Saturday, December 8, 2012

BACK IN THE SADDLE AGAIN

My apologies for being out of touch – Paris has that effect on me.  Today, I shall post an omnium gatherum of bits and pieces of news from Paris.  Tomorrow, I shall broach a large and very difficult question that has bothered me for some time now.  Perhaps it will stimulate some interesting discussion.

Paris is unusually cold and rather rainy.  Since I gave away my heavy winter coat when I moved from Massachusetts to North Carolina four years ago, I have been reduced here to wearing several sweaters and a lined trench coat in an effort to stay warm.  I like to think that I look like Orson Welles in The Third Man [well, one can dream.]  The night before last snow was predicted, and all Paris braced, but in the end no more than a few flakes fell.

The big news from my little copropriété [which is to say “condo”] is the cave vouté or vaulted cave discovered right under our bathroom when workmen dug down to prop up the seventeenth century building [which was starting to show cracks in the outer walls.]  It is a rather large space, apparently.  I immediately announced dibs on any treasure discovered, but the engineer hired by the syndic that manages our building opined that it was probably part of an old septic system.  Pretty disappointing.  On Tuesday, at eleven in the morning, there was a gathering outside our French doors, at the hole, which narrows the access to our apartment.  The space is unusable, even as a wine cellar, because of the humidity, but it poses a threat of flooding since we are only half a block from the Seine.  The only good news is that since no one knew the cave existed, it is not mentioned in the legal documents forming the copropriété out of three buildings around an interior courtyard, so instead of charging only the owners of the apartments in our building for work dealing with the cave, all fifteen apartments will be charged.  Not equally, of course, but in proportion to their usable floor space.  Our tiny apartment is 2.77% of the total floor space, so we pay 2.77% of the repair costs.

Meanwhile, the really bad news in Paris is that the little weekly magazine, Pariscope, that lists concerts, movies, art exhibitions, and everything else happening in Paris, is on strike, so we are left to scrounge for places to visit.  On Wednesday [the day movies change in Paris] Susie and I walked down to Place de l’Odéon to see Killing Them Softly, the new Brad Pitt movie.  I thought it was a brilliantly powerful political commentary on contemporary America, with the last speech by Pitt an excoriating debunking of mainstream political rhetoric, but then I read Anthony Lane’s review in The New Yorker and discovered that I am an ignorant boob.  I think I will stick to the Critique of Pure Reason.   Film criticism is too sophisticated for me.  Next Wednesday The Hobbit opens.  I shall not attempt a commentary, lest I embarrass myself.

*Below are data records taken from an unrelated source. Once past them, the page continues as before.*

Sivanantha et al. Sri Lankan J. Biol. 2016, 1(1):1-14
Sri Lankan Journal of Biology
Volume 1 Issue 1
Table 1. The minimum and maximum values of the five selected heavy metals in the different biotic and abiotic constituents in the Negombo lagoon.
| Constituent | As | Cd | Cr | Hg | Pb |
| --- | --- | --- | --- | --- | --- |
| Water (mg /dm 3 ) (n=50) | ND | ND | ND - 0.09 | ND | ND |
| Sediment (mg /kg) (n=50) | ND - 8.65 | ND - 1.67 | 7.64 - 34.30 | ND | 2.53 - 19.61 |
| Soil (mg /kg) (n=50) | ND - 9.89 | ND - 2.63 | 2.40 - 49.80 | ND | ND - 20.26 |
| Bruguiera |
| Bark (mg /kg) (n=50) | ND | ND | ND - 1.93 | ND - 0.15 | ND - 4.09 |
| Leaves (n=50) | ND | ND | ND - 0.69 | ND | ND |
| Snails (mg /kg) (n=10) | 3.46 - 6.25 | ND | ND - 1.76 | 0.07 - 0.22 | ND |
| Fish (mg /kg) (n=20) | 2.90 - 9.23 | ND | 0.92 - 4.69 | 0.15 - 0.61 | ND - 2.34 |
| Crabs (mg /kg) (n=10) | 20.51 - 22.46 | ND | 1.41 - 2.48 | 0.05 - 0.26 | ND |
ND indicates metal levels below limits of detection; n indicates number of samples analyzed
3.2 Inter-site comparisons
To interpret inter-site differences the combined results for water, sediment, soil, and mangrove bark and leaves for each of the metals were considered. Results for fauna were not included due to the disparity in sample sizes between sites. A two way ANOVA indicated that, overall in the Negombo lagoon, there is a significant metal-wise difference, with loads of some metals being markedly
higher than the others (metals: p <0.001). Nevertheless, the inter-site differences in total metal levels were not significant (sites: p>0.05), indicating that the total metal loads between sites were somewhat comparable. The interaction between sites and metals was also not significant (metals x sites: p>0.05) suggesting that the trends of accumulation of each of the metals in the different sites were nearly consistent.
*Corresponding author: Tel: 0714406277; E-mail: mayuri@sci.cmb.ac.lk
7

Today I went to the market to shop for dinner for tonight and tomorrow.  I got half a rabbit cut up [without the head], and some hazelnuts for my signature “rabbit loins with hazelnuts, five spices, and curry” dish.  Asparagus and mushrooms should go nicely.

An observation about small cultural differences between the French and Americans:  In a café, the French bring their dogs with them to the table but sit their children at an adjoining table so they will not interrupt the adult conversation.  Americans bring their children with them to the table and leave the dogs in the station wagon.

The parvis Nôtre Dame, the large cobblestoned square in front of the grand church at the bottom of our street, is almost totally occupied by large stands and other structures that have been erected to celebrate Nôtre Dame’s 850th birthday next year.  Nôtre Dame took so long to build that the great grandchildren of the original workmen did not see it completed.  It remains, to my untutored eye, the most beautiful building in the world.

Susie and I dropped by Shakespeare and Company, the well-known English language bookstore, to find something to read.  They are asking for patrons to contribute recollections of the shop, especially in its earliest years, for a forthcoming volume. I spent a good deal of time hanging out there in the Spring of 1955, when it was still Le Mistral, and not yet Shakespeare and Co.  I shall send them an email with some reminiscences.

And so to bed, as Samuel Pepys liked to say.  Tomorrow, serious stuff.